Werkloosheidspercentage en participatiegraad
Deze definitie van de beroepsbevolking staat vaak op gespannen voet met informeel gebruik, waardoor niet-experts zich misleid voelen wanneer ze beseffen dat miljoenen ontmoedigde en gehandicapte werknemers zijn uitgesloten van het werkloosheidspercentage (gedefinieerd als de werkloze bevolking gedeeld door de civiele beroepsbevolking). De BLS biedt andere indicatoren van werkloosheid, waarvan de meest uitgebreide is U6: dit omvat mensen die deeltijds werken maar liever voltijds werken, evenals ontmoedigde en andere “marginaal gehechte” werknemers die naar een baan hebben gezocht. in de afgelopen 12 maanden, maar niet in de afgelopen vier weken. Critici van de standaard (U3) maatstaf voor werkloosheid noemen U6 het ‘echte werkloosheidspercentage’.

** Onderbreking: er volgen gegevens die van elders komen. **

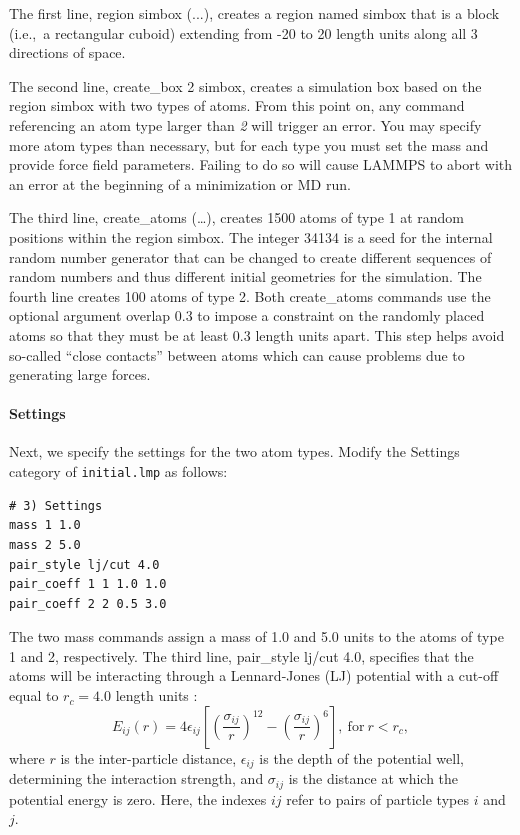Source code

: \documentclass[9pt,tutorial]{livecoms}
\newcommand{\lmpcmd}[1]{\hspace{0pt}\colorbox{listing}{\textcolor{command}{\small{#1}}}\hspace{0pt}} %
\newcommand{\flecmd}[1]{\textcolor{command}{\texttt{#1}}} %
\begin{document}
The first line, \lmpcmd{region simbox (...)}, creates a region
named \lmpcmd{simbox} that is a block (i.e.,~a rectangular
cuboid) extending from -20 to 20 length units along all 3 directions
of space.  %

The second line, \lmpcmd{create\_box 2 simbox}, creates a simulation box
based on the region \lmpcmd{simbox} with two types of atoms.  From this
point on, any command referencing an atom type larger than \textit{2}
will trigger an error.  You may specify more atom types than
necessary, but for each type you must set the mass and provide
force field parameters.  Failing to do so will cause LAMMPS to abort with an
error at the beginning of a minimization or MD run.

The third line, \lmpcmd{create\_atoms (\dots)}, creates 1500 atoms of type
1 at random positions within the region
\lmpcmd{simbox}.  The integer 34134 is a seed for the
internal random number generator that can be changed to create different
sequences of random numbers and thus different initial geometries for
the simulation.  The fourth line creates 100 atoms of type 2.
Both \lmpcmd{create\_atoms} commands use the optional argument
\lmpcmd{overlap 0.3} to impose a constraint on the randomly placed atoms
so that they must be at least 0.3 length units apart.  This step helps avoid
so-called ``close contacts'' between atoms which can cause
problems due to generating large forces.

\paragraph{Settings}

Next, we specify the settings for the two atom types.  Modify the
\lmpcmd{Settings} category of \flecmd{initial.lmp} as follows:
\begin{lstlisting}
# 3) Settings
mass 1 1.0
mass 2 5.0
pair_style lj/cut 4.0
pair_coeff 1 1 1.0 1.0
pair_coeff 2 2 0.5 3.0
\end{lstlisting}

The two \lmpcmd{mass} commands assign a mass of 1.0 and 5.0 units
to the atoms of type 1 and 2, respectively.  The third line,
\lmpcmd{pair\_style lj/cut 4.0}, specifies that the atoms
will be interacting through a Lennard-Jones (LJ) potential with a
cut-off equal to $r_c = 4.0$ length units
\cite{wang2020lennard,fischer2023history}:
$$E_{ij} (r) = 4 \epsilon_{ij} \left[ \left( \dfrac{\sigma_{ij}}{r} \right)^{12}
  - \left( \dfrac{\sigma_{ij}}{r} \right)^{6} \right], ~ \text{for} ~ r
< r_c,$$ where $r$ is the inter-particle distance, $\epsilon_{ij}$ is
the depth of the potential well, determining the interaction strength, and
$\sigma_{ij}$ is the distance at which the potential energy is zero.
Here, the indexes $ij$ refer to pairs of particle types $i$ and $j$.
\end{document}

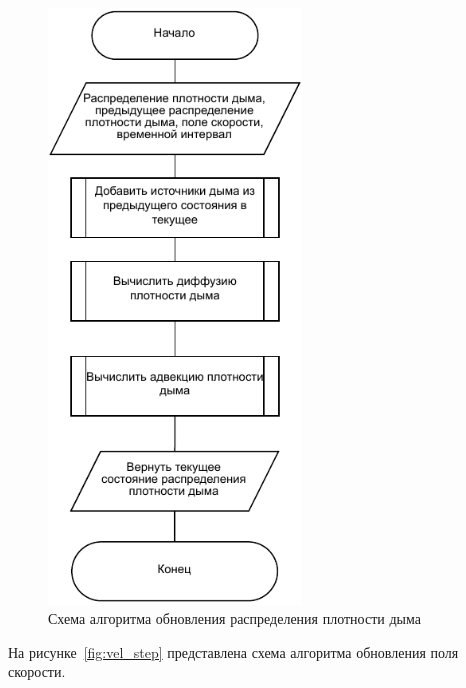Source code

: \begin{figure}[H]
	\centering
	\includegraphics[width=0.6\textwidth, page=1]{assets/img/dens_step.pdf}   
	\caption{Схема алгоритма обновления распределения плотности дыма}
	\label{fig:dens_step}
\end{figure}

На рисунке~\ref{fig:vel_step} представлена схема алгоритма обновления поля скорости.

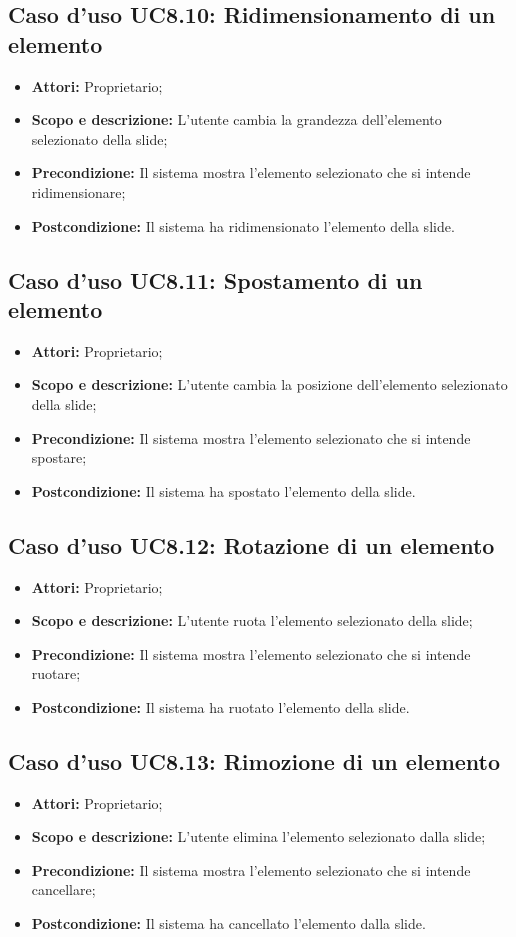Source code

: \subsection{Caso d'uso UC8.10: Ridimensionamento di un elemento}
\begin{itemize}
	\item \textbf{Attori:} Proprietario;
	\item \textbf{Scopo e descrizione:} L'utente cambia la grandezza dell'elemento selezionato della slide;
	\item \textbf{Precondizione:} Il sistema mostra l'elemento selezionato che si intende ridimensionare;
	\item \textbf{Postcondizione:} Il sistema ha ridimensionato l'elemento della slide.
\end{itemize}


\subsection{Caso d'uso UC8.11: Spostamento di un elemento}
\begin{itemize}
	\item \textbf{Attori:} Proprietario;
	\item \textbf{Scopo e descrizione:} L'utente cambia la posizione dell'elemento selezionato della slide;
	\item \textbf{Precondizione:} Il sistema mostra l'elemento selezionato che si intende spostare;
	\item \textbf{Postcondizione:} Il sistema ha spostato l'elemento della slide.
\end{itemize}


\subsection{Caso d'uso UC8.12: Rotazione di un elemento}
\begin{itemize}
	\item \textbf{Attori:} Proprietario;
	\item \textbf{Scopo e descrizione:} L'utente ruota l'elemento selezionato della slide;
	\item \textbf{Precondizione:} Il sistema mostra l'elemento selezionato che si intende ruotare;
	\item \textbf{Postcondizione:} Il sistema ha ruotato l'elemento della slide.
\end{itemize}


\subsection{Caso d'uso UC8.13: Rimozione di un elemento}
\begin{itemize}
	\item \textbf{Attori:} Proprietario;
	\item \textbf{Scopo e descrizione:} L'utente elimina l'elemento selezionato dalla slide;
	\item \textbf{Precondizione:} Il sistema mostra l'elemento selezionato che si intende cancellare;
	\item \textbf{Postcondizione:} Il sistema ha cancellato l'elemento dalla slide.
\end{itemize}



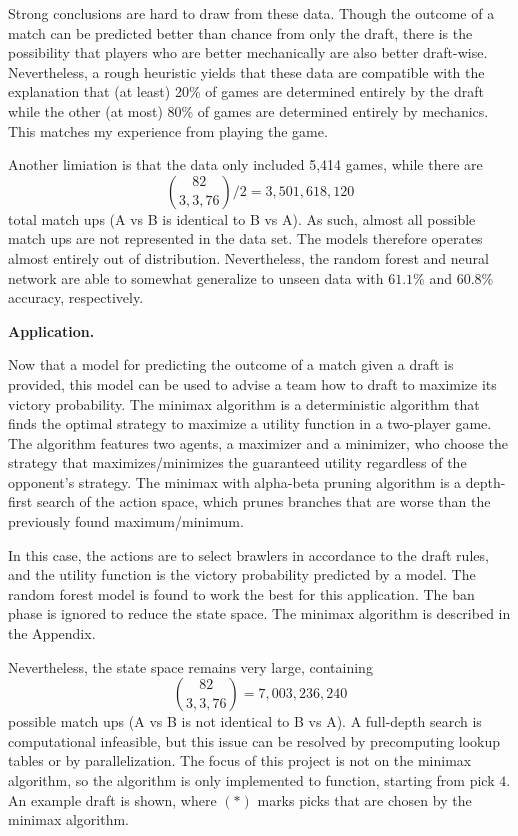 \documentclass[12pt]{article}
\begin{document}
Strong conclusions are hard to draw from these data. Though the outcome of a match can be predicted better than chance from only the draft, there is the possibility that players who are better mechanically are also better draft-wise. Nevertheless, a rough heuristic yields that these data are compatible with the explanation that (at least) 20\% of games are determined entirely by the draft while the other (at most) 80\% of games are determined entirely by mechanics. This matches my experience from playing the game.

Another limiation is that the data only included 5,414 games, while there are 
$$\binom{82}{3,3,76} \big/ 2 = 3,501,618,120$$
total match ups (A vs B is identical to B vs A). As such, almost all possible match ups are not represented in the data set. The models therefore operates almost entirely out of distribution. Nevertheless, the random forest and neural network are able to somewhat generalize to unseen data with $61.1\%$ and $60.8\%$ accuracy, respectively.

\textbf{Application.} 

Now that a model for predicting the outcome of a match given a draft is provided, this model can be used to advise a team how to draft to maximize its victory probability. The minimax algorithm is a deterministic algorithm that finds the optimal strategy to maximize a utility function in a two-player game. The algorithm features two agents, a maximizer and a minimizer, who choose the strategy that maximizes/minimizes the guaranteed utility regardless of the opponent's strategy. The minimax with alpha-beta pruning algorithm is a depth-first search of the action space, which prunes branches that are worse than the previously found maximum/minimum.

In this case, the actions are to select brawlers in accordance to the draft rules, and the utility function is the victory probability predicted by a model. The random forest model is found to work the best for this application. The ban phase is ignored to reduce the state space. The minimax algorithm is described in the Appendix.

Nevertheless, the state space remains very large, containing 
$$\binom{82}{3,3,76} = 7,003,236,240$$
possible match ups (A vs B is not identical to B vs A). A full-depth search is computational infeasible, but this issue can be resolved by precomputing lookup tables or by parallelization. The focus of this project is not on the minimax algorithm, so the algorithm is only implemented to function, starting from pick $4$. An example draft is shown, where $(*)$ marks picks that are chosen by the minimax algorithm.
\end{document}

De BLS berekent ook de civiele beroepsbevolking als een aandeel van de gehele burgerbevolking (iedereen van 16 jaar of ouder die niet is geïnstitutionaliseerd of in actieve dienst). Deze maatregel, de zogenaamde burgerlijke beroepsbevolking participatiegraad, steeg consequent van 58,6% aan het begin van 1965 tot een piek van 67,3% in het begin van 2000, maar is gedaald tot 62,7% per oktober 2017. Experts schrijven de stijging van de arbeidskosten deelname aan de toetreding van vrouwen en de babyboomgeneratie tot de arbeidsmarkt dwingen. Pensioenen hebben een negatief effect op de arbeidsparticipatie. In de afgelopen tijd is de babyboomgeneratie, die de productiviteit van Amerika gedurende een groot deel van de jaren zeventig en tachtig heeft aangewakkerd, met pensioen gaan, waardoor de arbeidsparticipatie is gedaald. Automatisering van banen en recessies hebben ook een negatief effect op de arbeidsparticipatie.